The Goa IT Professionals (GITP) have an understandable grouse. They have made suggestions to the government on what the Goa IT policy should include, but they claim that their suggestions are not being incorporated by the government. They say that the intent to promote IT industry in Goa is not translating into any concrete plans from the government. Here is a group of professionals that wants to get involved in framing policy for the development of the IT sector in Goa. Being in the field, not just in Goa, but in other States and even across the globe, these men and women who have got together for Goa, would be in the best possible position to plan and strategize for the State in their specialized field. Yet, instead of encouraging this group of professionals, the government is hardly even giving them a hearing.

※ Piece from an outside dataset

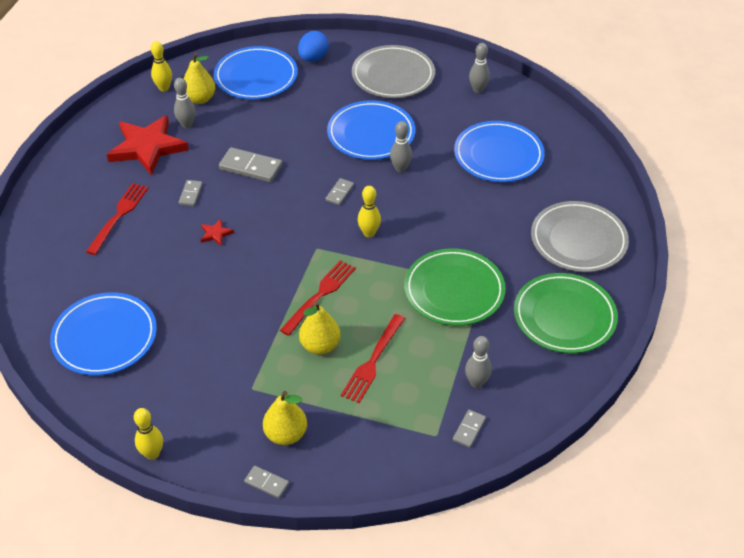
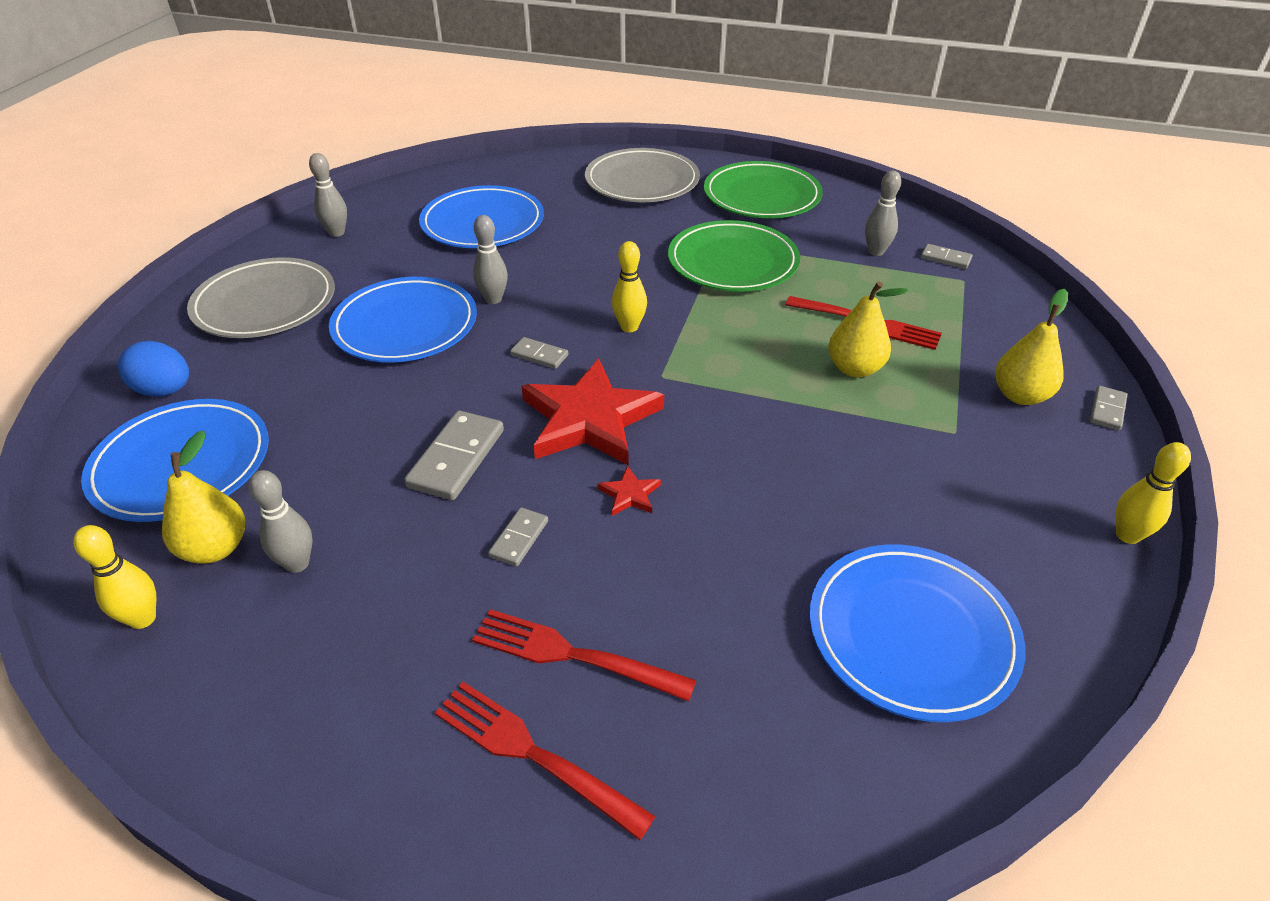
camera: 90 degrees left, 5 degrees down
red star [107,115,189,175] -> red star moved to [521,358,664,465]
grey domino [179,180,202,206] -> grey domino turned 75 degrees counterclockwise [488,507,548,566]
red fork [280,260,356,336] -> red fork moved to [435,682,655,840]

Planning policy has always remained in the hands of the bureaucrats and the politicians. Experience has shown that in many instances the final policy document that is published contains little other than a string of promises, that when carefully analyzed is a poor excuse for a policy. It is a product that has been brainstormed by a group of babus and men and women who lack political vision but are adept at political machinations. The fact that the government is in the process of formulating an IT policy but is yet to act on the suggestions of the GITP is an indication of the bureaucratic hurdles and political lethargy that marks government work.
In the IT industry there can be no procrastination. Here is where the GITP can help the government, by putting some life into the system, speeding up the process and giving Goa a policy that would contain what the industry feels is necessary for the development of the IT industry in the State. But the government appears to want none of it. It prefers the same slow approach to policy making, where bureaucracy and politics decides what foes into the document.
Is it any wonder that the IT industry in Goa lags behind? When there is a government that is totally unresponsive to the needs of the industry the GITP has reason to feel frustrated and give vent to their feelings. They appear to have the best interests of Goa when they talk of the policy. They want an IT policy for a ‘locally sustainable IT industry with focus on Goans prospering in Goa’. That statement surely should resonate and identify with the local population that wants to keep Goa as Goan as possible and that would include keeping the Goan in the land.
The Vice-President of the GITP, in an interview with Herald, made a relevant point regarding the IT industry and the brain drain. He said there has been an ‘all round misunderstanding on how the IT industry would have transformed Goa into an intelligent and progressive State strengthening our local culture and identity by minimizing our brain drain of the past two decades’. There is an abject lack of opportunity in today’s Goa across all industry. While the concentration has been on tourism, to some extent pharmacy and earlier mining, other industry and services have not been given enough of a push. As a result, every year the number of young Goans leaving the State and going to Mumbai, Bengaluru, Chennai, Delhi and even abroad in search of jobs is increasing. This is even in industry or services that could have been promoted in Goa. Take for instance the number of Goan youth employed in a service spawned by the IT revolution the BPO business. Today, especially in Bengaluru, there are a number of Goans working in BPOs because of their expertise in the Portuguese language. Had these BPOs set up base in Goa, all those currently working in them in Bengaluru and in other States would have stayed back.
The State has to listen to the professionals in the IT industry. They are the best persons to tell the government which road to take so that Goa and Goans can get onto the IT highway.